_The problem_
Your answer must be only the lines below from the one containing "nose: (78, 138)" through the one containing "left knee: (907, 534)", copied exactly, with the pictures left out.

_The input_
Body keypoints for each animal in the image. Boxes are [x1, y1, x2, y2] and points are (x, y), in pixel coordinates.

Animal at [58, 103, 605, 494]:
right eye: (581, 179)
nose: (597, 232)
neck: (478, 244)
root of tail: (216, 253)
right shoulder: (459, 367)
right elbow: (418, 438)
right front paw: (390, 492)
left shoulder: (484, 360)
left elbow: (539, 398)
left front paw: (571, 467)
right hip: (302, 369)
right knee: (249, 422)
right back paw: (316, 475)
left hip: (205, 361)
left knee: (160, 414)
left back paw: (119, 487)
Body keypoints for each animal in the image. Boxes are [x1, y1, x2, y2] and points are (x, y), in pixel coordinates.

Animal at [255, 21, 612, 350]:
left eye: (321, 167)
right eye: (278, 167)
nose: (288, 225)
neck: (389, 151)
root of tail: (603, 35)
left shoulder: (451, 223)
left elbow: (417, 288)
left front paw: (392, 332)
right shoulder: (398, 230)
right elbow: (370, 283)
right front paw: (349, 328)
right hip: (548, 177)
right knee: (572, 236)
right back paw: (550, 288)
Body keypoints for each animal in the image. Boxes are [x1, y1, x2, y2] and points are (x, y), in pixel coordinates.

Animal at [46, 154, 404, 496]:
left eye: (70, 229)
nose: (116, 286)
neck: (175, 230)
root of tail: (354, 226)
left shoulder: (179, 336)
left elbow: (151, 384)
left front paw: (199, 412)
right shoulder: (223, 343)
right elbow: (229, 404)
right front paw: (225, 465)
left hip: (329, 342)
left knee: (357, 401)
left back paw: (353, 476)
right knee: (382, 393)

---

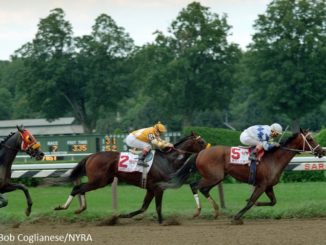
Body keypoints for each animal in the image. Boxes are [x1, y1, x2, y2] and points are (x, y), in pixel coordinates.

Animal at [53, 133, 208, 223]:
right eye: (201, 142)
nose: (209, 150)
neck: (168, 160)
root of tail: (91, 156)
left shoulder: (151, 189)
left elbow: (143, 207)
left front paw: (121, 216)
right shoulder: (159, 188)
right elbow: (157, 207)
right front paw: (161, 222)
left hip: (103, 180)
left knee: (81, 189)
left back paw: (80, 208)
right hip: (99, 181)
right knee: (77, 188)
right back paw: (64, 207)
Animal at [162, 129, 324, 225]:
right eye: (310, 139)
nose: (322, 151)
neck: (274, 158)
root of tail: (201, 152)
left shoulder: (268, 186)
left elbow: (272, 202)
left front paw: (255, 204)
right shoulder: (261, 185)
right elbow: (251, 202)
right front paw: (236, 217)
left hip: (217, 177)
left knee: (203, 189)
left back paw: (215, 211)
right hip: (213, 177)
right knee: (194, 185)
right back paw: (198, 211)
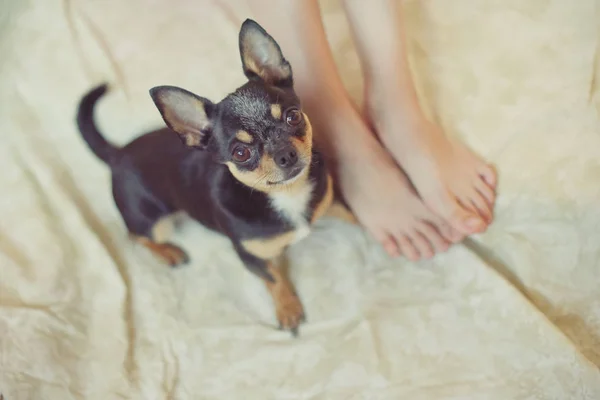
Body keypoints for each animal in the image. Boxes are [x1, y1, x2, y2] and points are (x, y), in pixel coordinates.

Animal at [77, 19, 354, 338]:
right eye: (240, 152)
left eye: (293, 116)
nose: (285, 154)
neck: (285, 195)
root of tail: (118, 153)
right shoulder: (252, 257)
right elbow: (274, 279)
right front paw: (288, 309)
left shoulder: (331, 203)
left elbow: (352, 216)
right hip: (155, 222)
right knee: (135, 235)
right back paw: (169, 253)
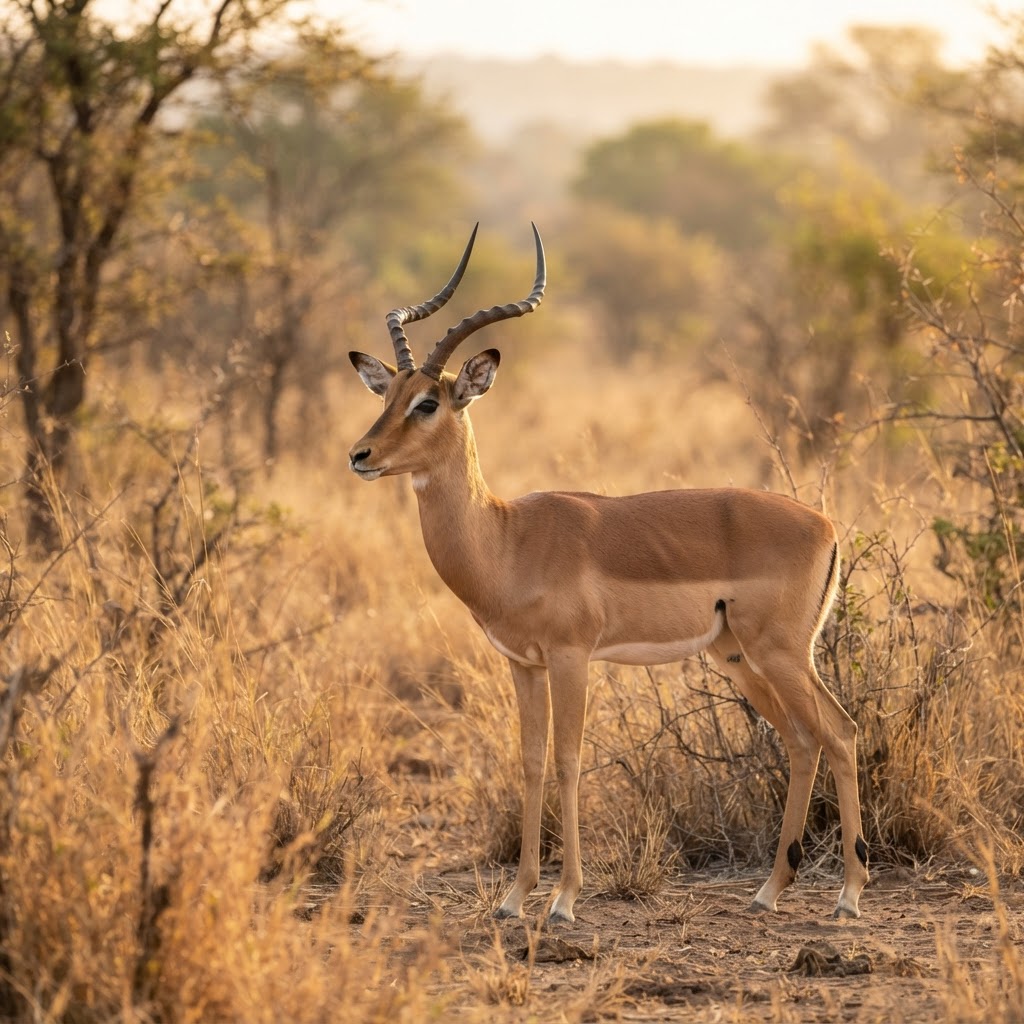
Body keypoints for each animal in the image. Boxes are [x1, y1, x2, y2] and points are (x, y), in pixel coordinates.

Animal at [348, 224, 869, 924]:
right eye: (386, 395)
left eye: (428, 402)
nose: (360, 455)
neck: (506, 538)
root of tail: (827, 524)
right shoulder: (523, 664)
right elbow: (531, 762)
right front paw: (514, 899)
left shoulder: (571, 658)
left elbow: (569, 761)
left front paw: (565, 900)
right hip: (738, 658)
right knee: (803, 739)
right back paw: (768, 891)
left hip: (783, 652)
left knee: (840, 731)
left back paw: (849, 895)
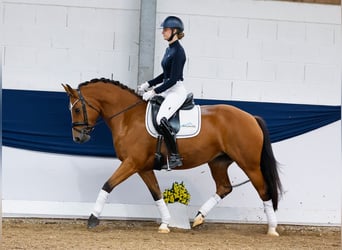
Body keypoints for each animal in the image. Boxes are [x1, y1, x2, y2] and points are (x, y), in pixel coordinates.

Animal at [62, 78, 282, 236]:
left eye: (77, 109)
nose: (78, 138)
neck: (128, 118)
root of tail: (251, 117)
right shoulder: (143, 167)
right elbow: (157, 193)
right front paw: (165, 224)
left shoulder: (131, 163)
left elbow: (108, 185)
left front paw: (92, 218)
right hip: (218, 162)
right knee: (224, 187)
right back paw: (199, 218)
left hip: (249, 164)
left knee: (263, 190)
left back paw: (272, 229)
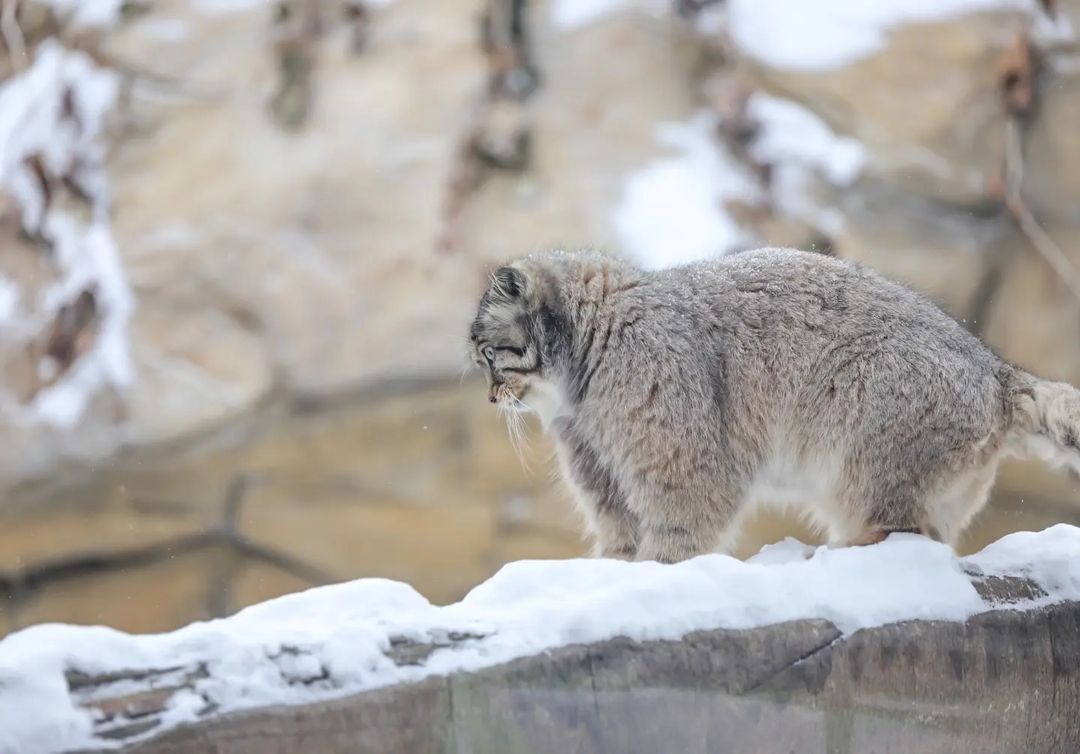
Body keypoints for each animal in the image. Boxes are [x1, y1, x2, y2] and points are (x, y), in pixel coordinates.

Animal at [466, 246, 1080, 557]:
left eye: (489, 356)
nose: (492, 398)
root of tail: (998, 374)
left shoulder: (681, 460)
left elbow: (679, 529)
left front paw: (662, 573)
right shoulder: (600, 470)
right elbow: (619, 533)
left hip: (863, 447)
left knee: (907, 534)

...

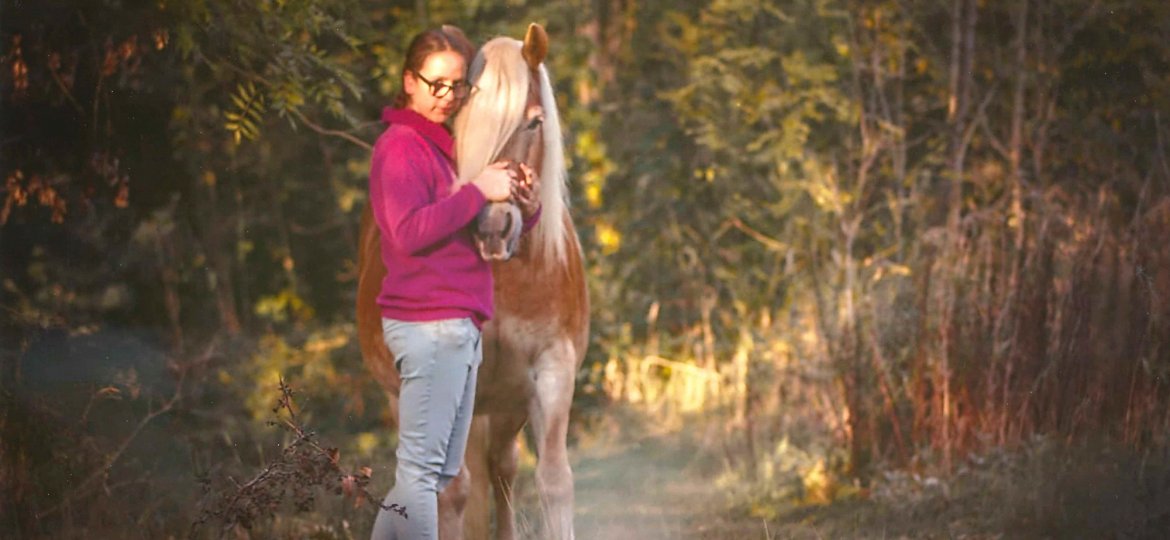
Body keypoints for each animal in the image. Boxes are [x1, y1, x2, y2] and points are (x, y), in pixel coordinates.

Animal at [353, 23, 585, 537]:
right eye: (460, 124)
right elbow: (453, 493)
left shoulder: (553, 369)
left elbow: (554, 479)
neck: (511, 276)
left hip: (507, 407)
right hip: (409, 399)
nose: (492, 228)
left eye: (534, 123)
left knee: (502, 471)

_Solution for this problem_
nose: (78, 138)
neck: (128, 118)
root of tail: (251, 117)
right shoulder: (143, 167)
right elbow: (157, 193)
right front paw: (165, 224)
left shoulder: (131, 163)
left elbow: (108, 185)
left front paw: (92, 218)
right hip: (218, 162)
right knee: (224, 187)
right back paw: (199, 218)
left hip: (249, 164)
left knee: (263, 190)
left back paw: (272, 229)
Body keypoints for each animal in the image. Boxes are [x1, y1, x2, y2] and points are (x, y), in pixel coordinates.

Animal at [466, 246, 1080, 557]:
left eye: (489, 356)
nose: (492, 398)
root of tail: (998, 374)
left shoulder: (681, 460)
left elbow: (679, 529)
left front paw: (662, 573)
right shoulder: (600, 470)
right elbow: (619, 533)
left hip: (863, 447)
left knee: (907, 534)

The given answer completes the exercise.